Я беру пачку салфеток и с ее помощью мы делаем все возможное, чтобы убрать липкий беспорядок

— Позволь мне купить тебе другой напиток. Какой вкус у тебя был? — предлагаю я.

— Вы не обязаны этого делать. Я могу попросить денег у своей мамы.

— Я настаиваю.

Она называет мне свой напиток, и я делаю заказ.

Я протягиваю руку и представляюсь.

— Кстати, я Эрин.

Она с энтузиазмом пожимает мне руку и, хихикая, говорит:

— Меня зовут Хейли.

— Я возвращаюсь к машине, — объявляет ее брат, забирая свой коктейль с собой и направляясь к выходу. — Поторопись, я не хочу опоздать в школу.

— А это, — говорит Хейли, — мой надоедливый старший брат Стив.

Стив. Мой отец передал свое имя этому маленькому ублюдку.

— Ты выглядишь так, словно полностью готова к школе. В каком ты классе? — спрашиваю я, пока мы ждем ее напиток.

— Пятый класс.

— Вау. Большая девочка в кампусе. Итак, сколько тебе тогда лет?

— Одиннадцать.

Ее идеальный голос, ее идеальная прическа, ее идеальная одежда — все это вызывает у меня желание сжать кулак и ударить им по ее идеальной улыбке.

— Хейли, — окликает сотрудница, и я борюсь с непреодолимым желанием схватить ее и убежать.

— Мне нужно идти. Спасибо за коктейль, Эрин. — Она так вежлива, что это раздражает меня до такой степени, что мне хочется содрать с себя кожу.

Она практически выскакивает за дверь, оставляя меня смотреть, как их машина отъезжает.

Я резко оборачиваюсь, когда кто — то похлопывает меня по плечу.

— Извините, я не хотел вас напугать, — говорит сотрудник, протягивая чашку. — Я звал вас по имени, но, думаю, вы меня не услышали.

Не говоря ни слова, я отворачиваюсь от него и выхожу за дверь, а он стоит там, как придурок, все еще держа мой напиток.

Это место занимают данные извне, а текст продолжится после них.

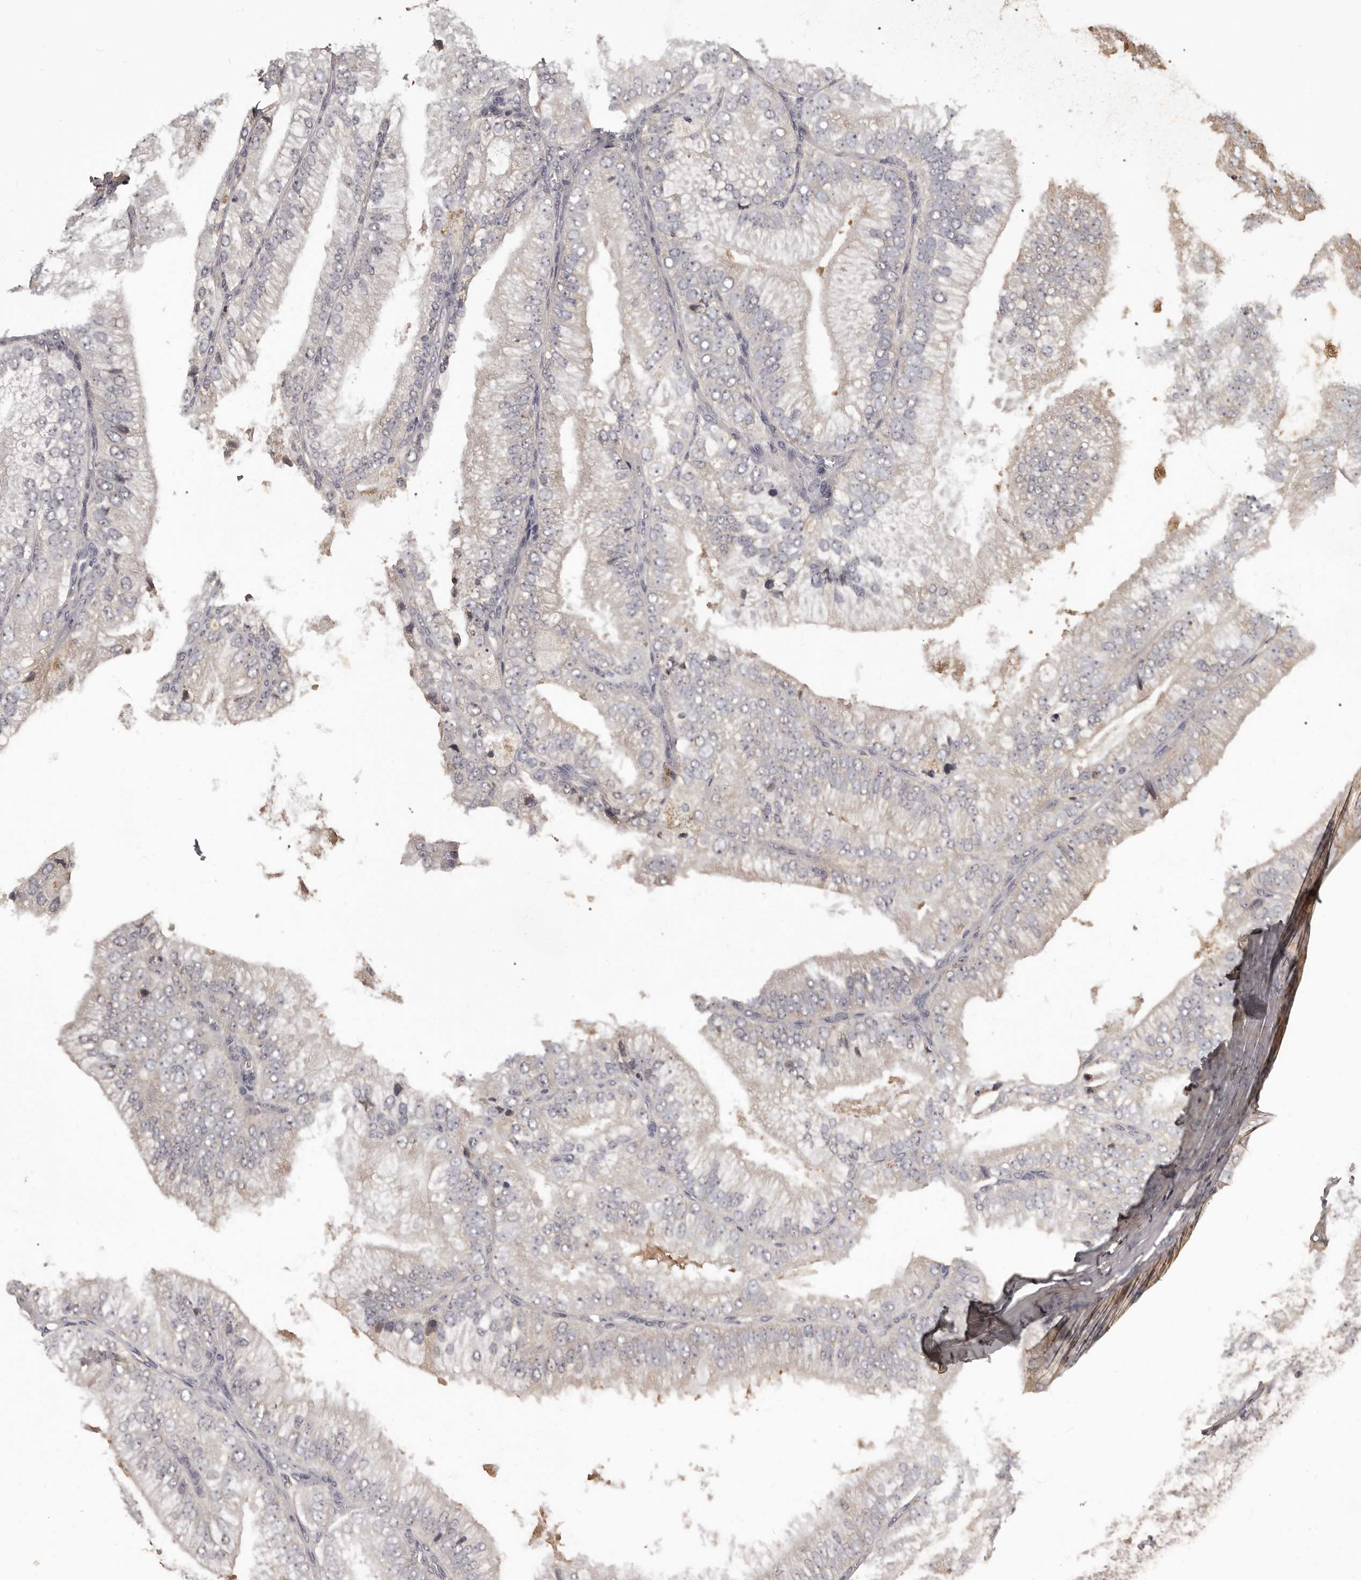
{"staining": {"intensity": "negative", "quantity": "none", "location": "none"}, "tissue": "prostate cancer", "cell_type": "Tumor cells", "image_type": "cancer", "snomed": [{"axis": "morphology", "description": "Adenocarcinoma, High grade"}, {"axis": "topography", "description": "Prostate"}], "caption": "Human adenocarcinoma (high-grade) (prostate) stained for a protein using immunohistochemistry (IHC) reveals no expression in tumor cells.", "gene": "MGAT5", "patient": {"sex": "male", "age": 58}}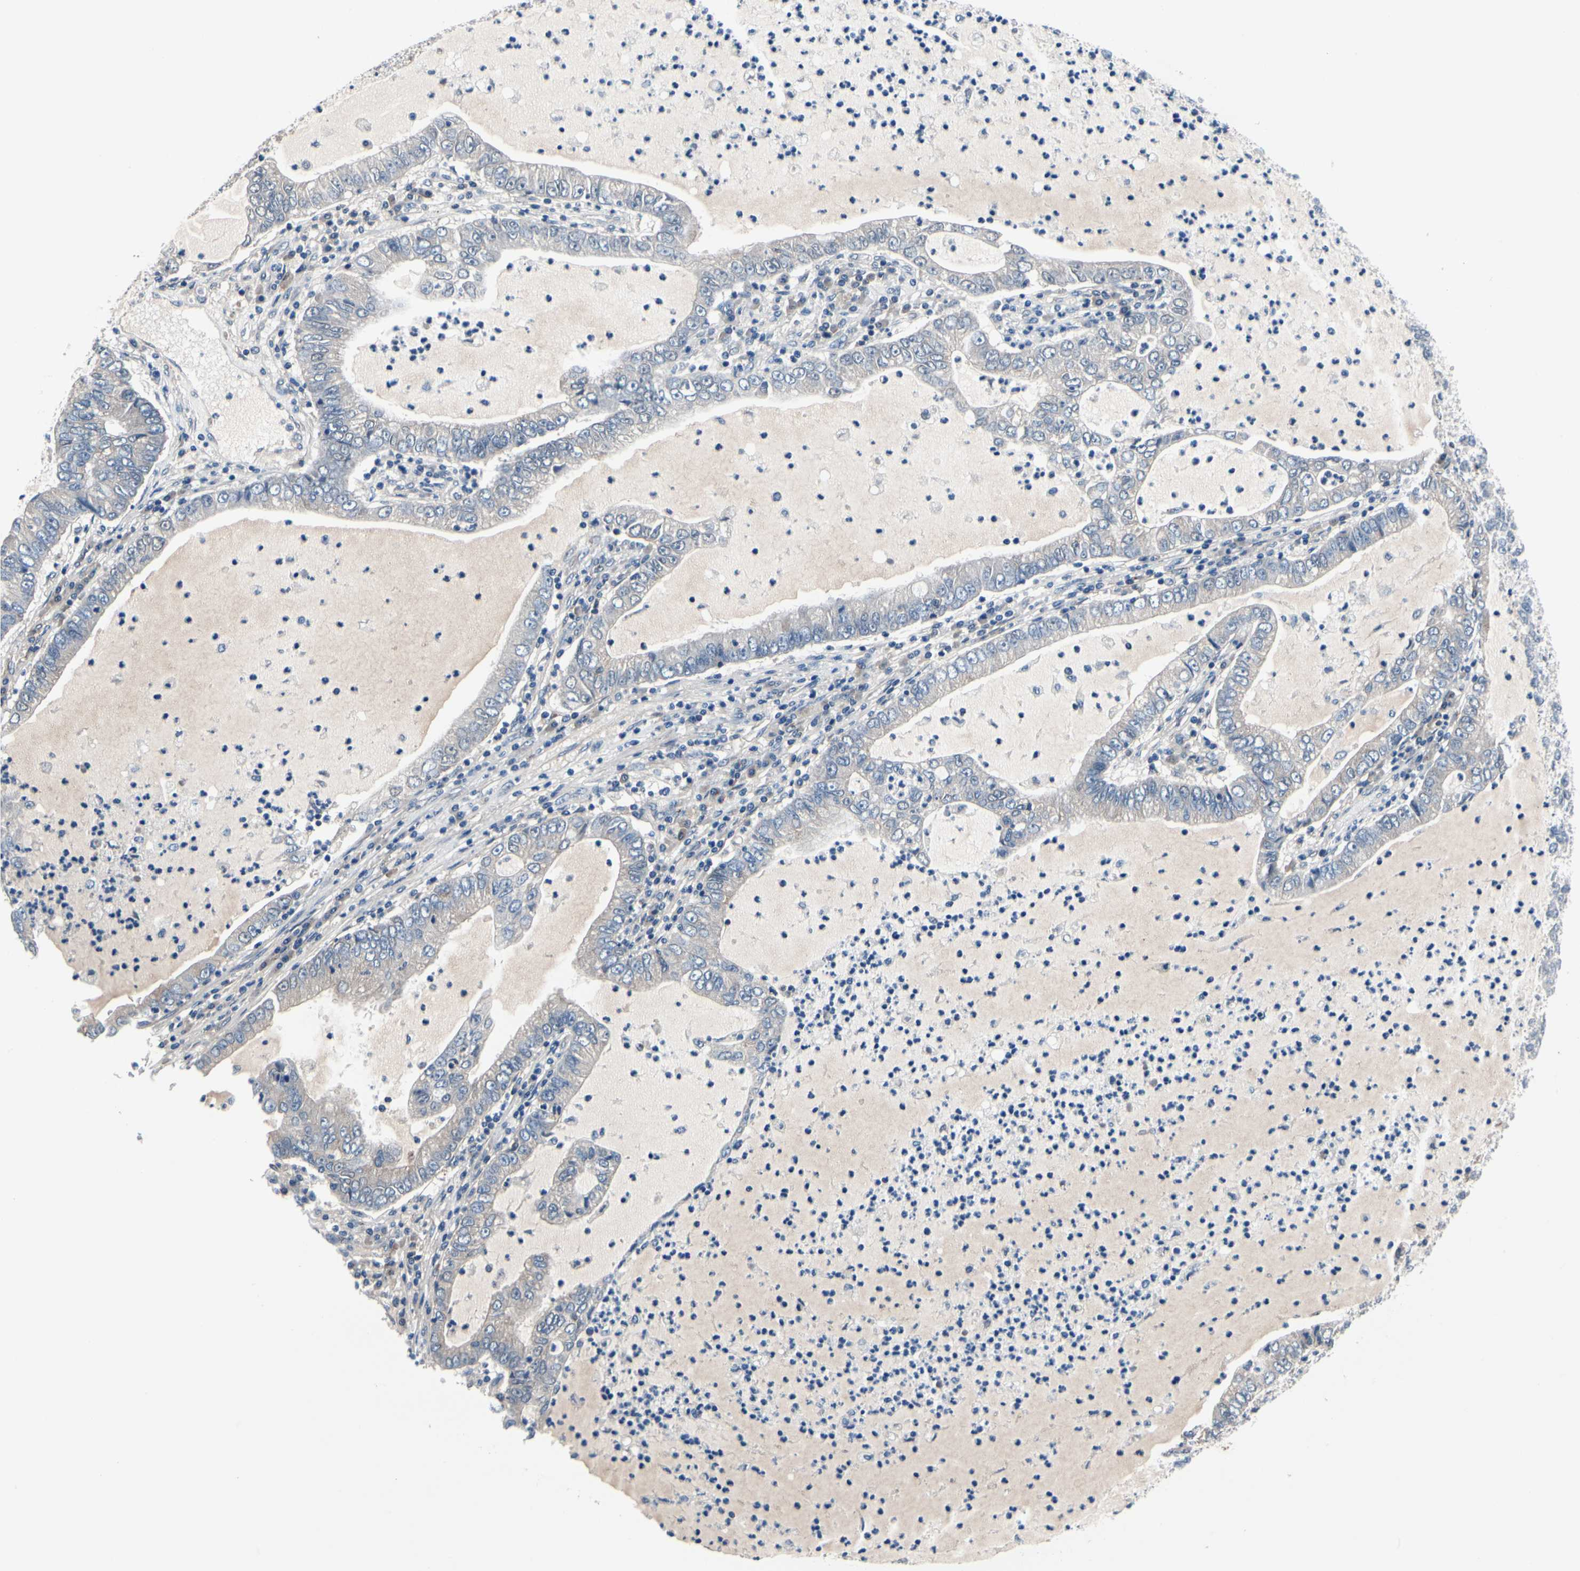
{"staining": {"intensity": "negative", "quantity": "none", "location": "none"}, "tissue": "lung cancer", "cell_type": "Tumor cells", "image_type": "cancer", "snomed": [{"axis": "morphology", "description": "Adenocarcinoma, NOS"}, {"axis": "topography", "description": "Lung"}], "caption": "Immunohistochemistry (IHC) of human lung cancer exhibits no staining in tumor cells.", "gene": "PRKAR2B", "patient": {"sex": "female", "age": 51}}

Я ненавижу всех в этом дерьмовом городе.

Сидя в своей машине, я пока не могу заставить себя завести ее. Ей одиннадцать лет, и у нее та жизнь, которая должна была быть у меня. Предполагалось, что я буду веселой и вежливой девочкой, которая наденет красивую одежду и выпьет коктейль перед тем, как отправиться в школу. Я должна была быть ею. Вместо этого, когда мне было одиннадцать, меня привязали к вешалке для одежды и заперли в шкафу на несколько дней подряд. Я была в темноте, без еды и воды, оставленная мочиться и гадить на себя. А когда я не была в шкафу, то была внизу, в этом сыром подвале, где ко мне приставали, насиловали, издевались, мочились, избивали и пороли. Я не собирался выскакивать за чертову дверь со своим малиновым райским смузи. Ее самая большая проблема в жизни — это раздражающий старший брат.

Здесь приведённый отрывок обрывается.